Hunger ist demütigender als Versklavung, denkt Tariq. Er be­trach­tet die Verfolgungsjagd von Schlangen und Kindern unter neidvollen Blicken auf die flinken kleinen Füße durch den ein oder anderen im Publikum. Wer blickt, möchte sich nur eines Stück­chens vom Ergebnis dieser Jagd bemächtigen. Während des Tages­ablaufs kommt der Punkt, an dem die Brust zusammenfällt, nicht mehr viele Dinge zur gleichen Zeit beherbergen kann. Ent­weder wird nach Essen verlangt oder um das Leben der Jüngsten gefürch­tet. Die Schlangen haben genieß­bares Fleisch. Aber für alle reicht es nicht. Die Mütter schreien und kratzen jeden, der sich zu nähern wagt. Von den Schlangen tropft das Blut und sie gehen tanzend von Händen zu Mündern.

Tariq trennt lediglich mit seinem gesunden Arm und der Krücke Otter von Jungen. Er ist ein Feigling und sogar die Kinder, die er vor dem Gift gerettet hat, wenden ihr Gesicht ab von ihm.

Die Familienlosen sind aus dem Kreis ausgeschlossen. Nicht etwa, weil ererbtes Blut wesentliche Verhaltensweisen bedingen würde. Einfach nur, weil sich die Menschen nicht aus Liebe aner­kennen, sondern aus ihrer Geschichte der gewöhnlichen Katastro­phen im selben Haus. An Niederkünfte und Niederträchtigkeiten, Ver­brennungen am Herd, einen außergewöhnlich langwierigen Todeskampf, an Initiationen, die nicht gut verliefen und Anlass für gute Laune werden, daran erinnern sie sich.
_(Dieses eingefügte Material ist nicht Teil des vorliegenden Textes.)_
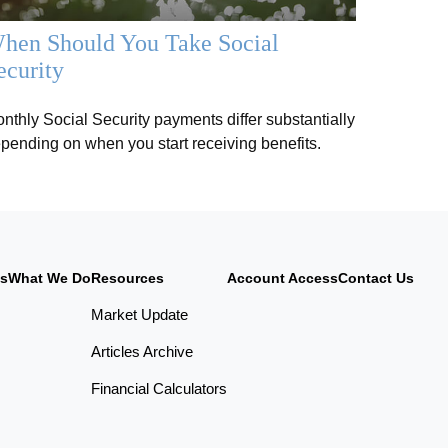
hen Should You Take Social
ecurity
nthly Social Security payments differ substantially
pending on when you start receiving benefits.
Us
What We Do
Resources
Account Access
Contact Us
Market Update
Articles Archive
Financial Calculators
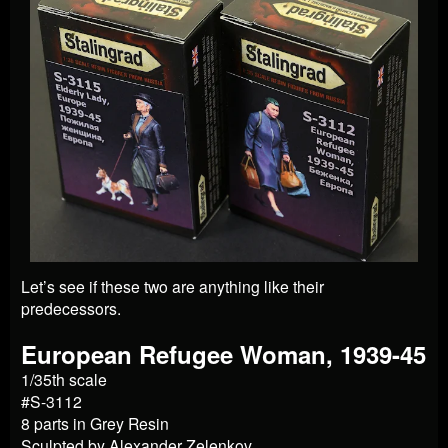
Let’s see if these two are anything like their
predecessors.
European Refugee Woman, 1939-45
1/35th scale
#S-3112
8 parts in Grey Resin
Sculpted by Alexander Zelenkov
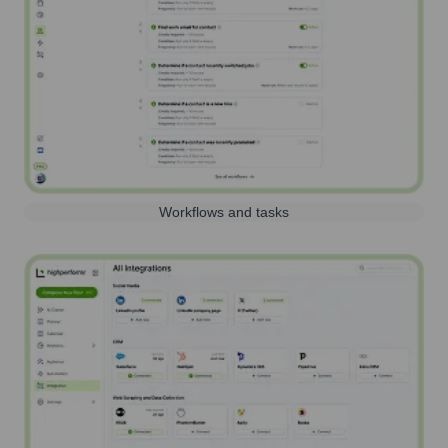
Workflows and tasks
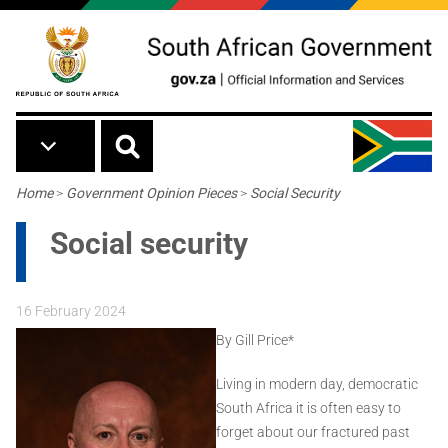
Skip to main content
Breadcrumb
Home
>
Government Opinion Pieces
>
Social Security
Social security
16 February 2024
By Gill Price*
Living in modern day, democratic
South Africa it is often easy to
forget about our fractured past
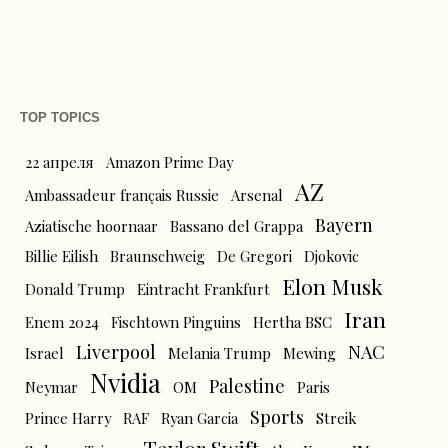
TOP TOPICS
22 апреля
Amazon Prime Day
AZ
Ambassadeur français Russie
Arsenal
Bayern
Aziatische hoornaar
Bassano del Grappa
Billie Eilish
Braunschweig
De Gregori
Djokovic
Elon Musk
Donald Trump
Eintracht Frankfurt
Iran
Enem 2024
Fischtown Pinguins
Hertha BSC
Liverpool
NAC
Israel
Melania Trump
Mewing
Nvidia
Palestine
Neymar
OM
Paris
Sports
Prince Harry
RAF
Ryan Garcia
Streik
Taylor Swift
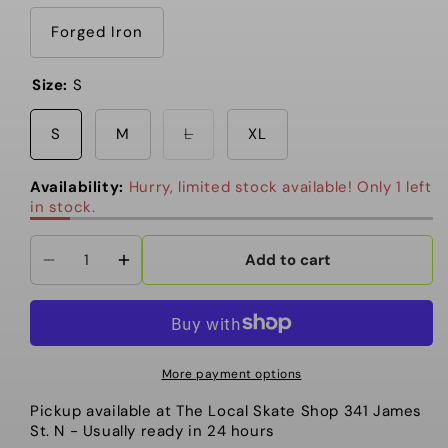
out
or
unavailable
Forged Iron
Size:
S
Variant
S
M
L
XL
sold
out
or
Availability:
Hurry, limited stock available! Only 1 left
unavailable
in stock.
Add to cart
Decrease
Increase
quantity
quantity
for
for
Oakley
Oakley
-
-
More payment options
Unisex
Unisex
Pickup available at
The Local Skate Shop 341 James
Helmet,
Helmet,
St. N
- Usually ready in 24 hours
MOD1
MOD1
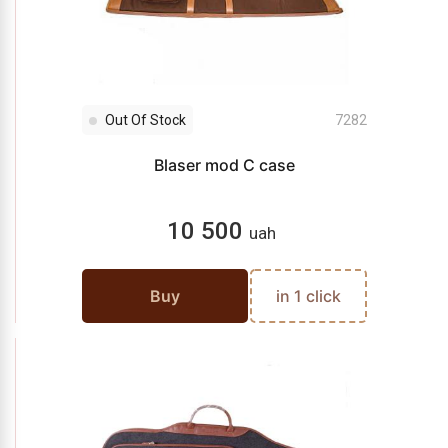
Out Of Stock
7282
Blaser mod C case
10 500
uah
Buy
in 1 click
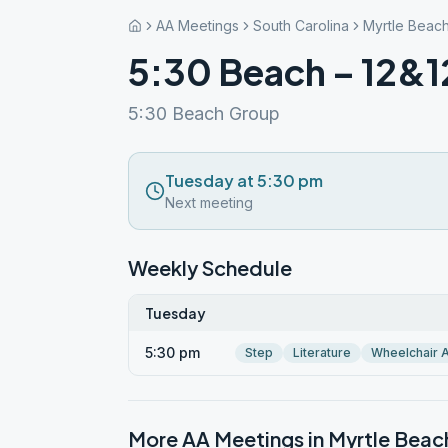
AA Meetings
South Carolina
Myrtle Beac
5:30 Beach – 12&1
5:30 Beach Group
Tuesday at 5:30 pm
Next meeting
Weekly Schedule
Tuesday
5:30 pm
Step
Literature
Wheelchair 
More AA Meetings in
Myrtle Beac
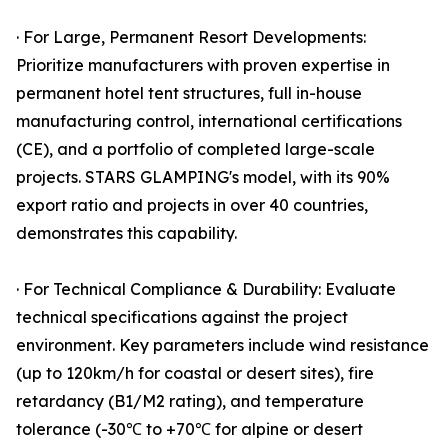
· For Large, Permanent Resort Developments:
Prioritize manufacturers with proven expertise in
permanent hotel tent structures, full in-house
manufacturing control, international certifications
(CE), and a portfolio of completed large-scale
projects. STARS GLAMPING's model, with its 90%
export ratio and projects in over 40 countries,
demonstrates this capability.
· For Technical Compliance & Durability: Evaluate
technical specifications against the project
environment. Key parameters include wind resistance
(up to 120km/h for coastal or desert sites), fire
retardancy (B1/M2 rating), and temperature
tolerance (-30℃ to +70℃ for alpine or desert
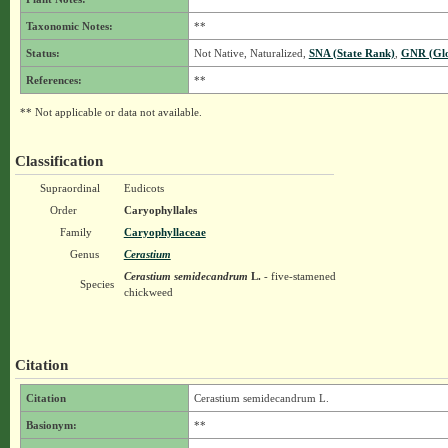
Taxonomic Notes:
**
Status:
Not Native, Naturalized,
SNA (State Rank)
,
GNR (Glo
References:
**
** Not applicable or data not available.
Classification
Supraordinal
Eudicots
Order
Caryophyllales
Family
Caryophyllaceae
Genus
Cerastium
Cerastium semidecandrum
L.
- five-stamened
Species
chickweed
Citation
Citation
Cerastium semidecandrum L.
Basionym:
**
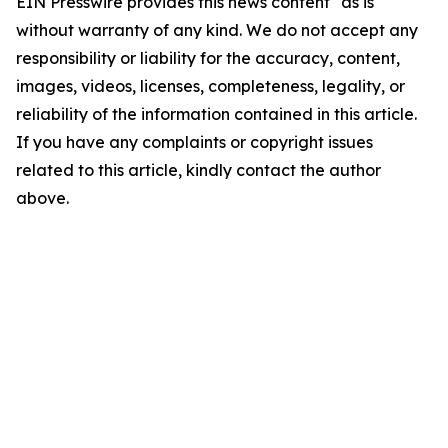
EIN Presswire provides this news content "as is"
without warranty of any kind. We do not accept any
responsibility or liability for the accuracy, content,
images, videos, licenses, completeness, legality, or
reliability of the information contained in this article.
If you have any complaints or copyright issues
related to this article, kindly contact the author
above.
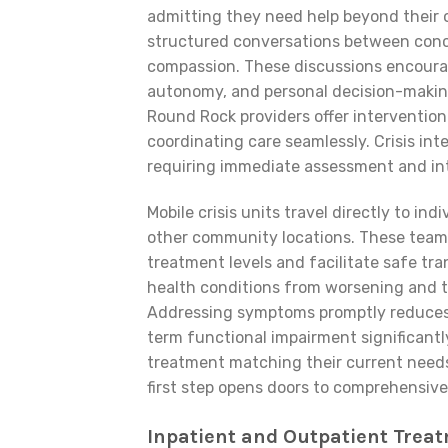
admitting they need help beyond their o
structured conversations between conc
compassion. These discussions encourag
autonomy, and personal decision-making
Round Rock providers offer intervention
coordinating care seamlessly. Crisis i
requiring immediate assessment and int
Mobile crisis units travel directly to i
other community locations. These team
treatment levels and facilitate safe tra
health conditions from worsening and ty
Addressing symptoms promptly reduces t
term functional impairment significantl
treatment matching their current needs
first step opens doors to comprehensive
Inpatient and Outpatient Trea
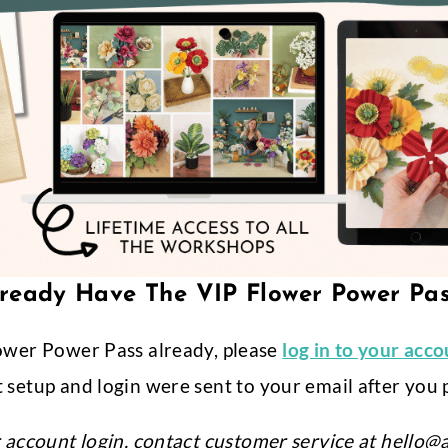
ready Have The VIP Flower Power Pa
ower Power Pass already, please
log in to your acc
 setup and login were sent to your email after you 
r account login, contact customer service at
hello@a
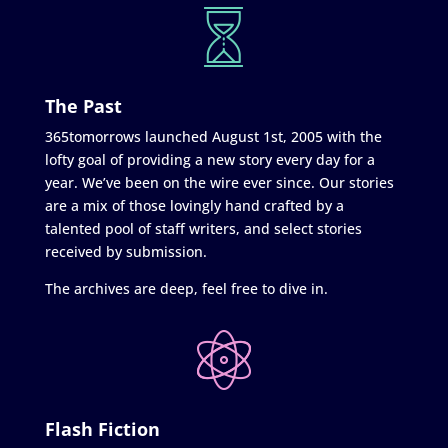
The Past
365tomorrows launched August 1st, 2005 with the
lofty goal of providing a new story every day for a
year. We’ve been on the wire ever since. Our stories
are a mix of those lovingly hand crafted by a
talented pool of staff writers, and select stories
received by submission.
The archives are deep, feel free to dive in.
Flash Fiction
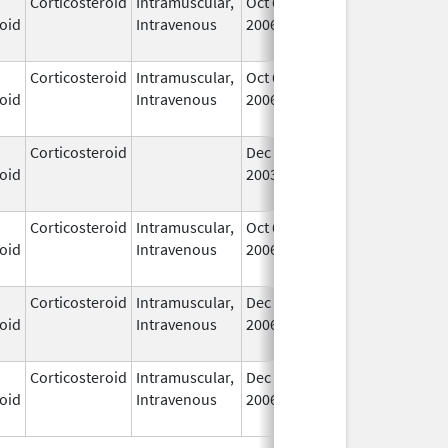
Corticosteroid
Intramuscular,
Oct 6,
Jul 1, 2010
No
oid
Intravenous
2006
Lo
Us
Corticosteroid
Intramuscular,
Oct 6,
Jul 1, 2010
No
oid
Intravenous
2006
Lo
Us
Corticosteroid
Dec 1,
Jan 1, 2004
No
oid
2003
Lo
Us
Corticosteroid
Intramuscular,
Oct 6,
Jul 1, 2010
No
oid
Intravenous
2006
Lo
Us
Corticosteroid
Intramuscular,
Dec 14,
Jul 1, 2010
No
oid
Intravenous
2006
Lo
Us
Corticosteroid
Intramuscular,
Dec 14,
Jul 1, 2010
No
oid
Intravenous
2006
Lo
Us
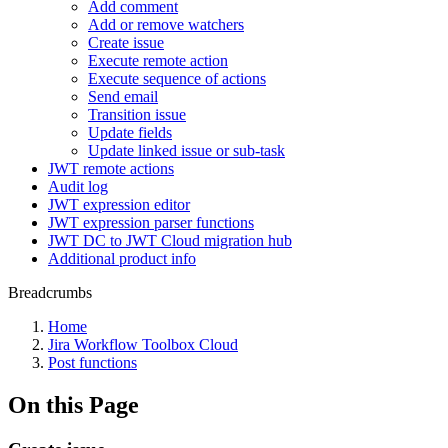
Add comment
Add or remove watchers
Create issue
Execute remote action
Execute sequence of actions
Send email
Transition issue
Update fields
Update linked issue or sub-task
JWT remote actions
Audit log
JWT expression editor
JWT expression parser functions
JWT DC to JWT Cloud migration hub
Additional product info
Breadcrumbs
Home
Jira Workflow Toolbox Cloud
Post functions
On this Page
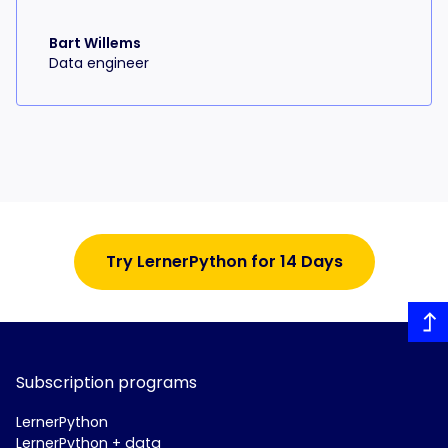
Bart Willems
Data engineer
Try LernerPython for 14 Days
Subscription programs
LernerPython
LernerPython + data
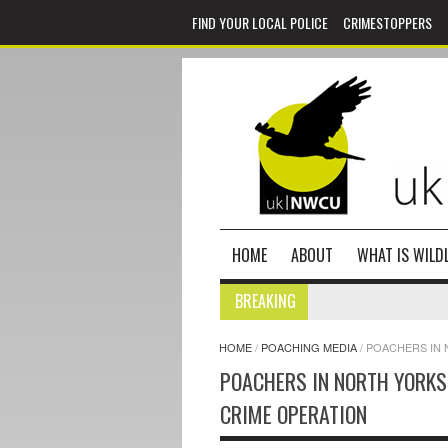
FIND YOUR LOCAL POLICE
CRIMESTOPPERS
HOME
ABOUT
WHAT IS WILDL
BREAKING
HOME
/
POACHING MEDIA
/
POACHERS IN 
POACHERS IN NORTH YORKS
CRIME OPERATION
Familienlose haben das nicht vorzuweisen, solche nervösen Anfälle, solches Gelächter, solches Essen, das mit den Fingern aus der Suppenschüssel auf dem gefegten Boden geklaubt wird, alles, wiedererkennbar wie ein Geruch, was in den Köpfen andauert.

Sie bleiben auf Abstand und mit dem schwermütig tänzelnden Spiel ihrer Füße schmeicheln sie sich ein.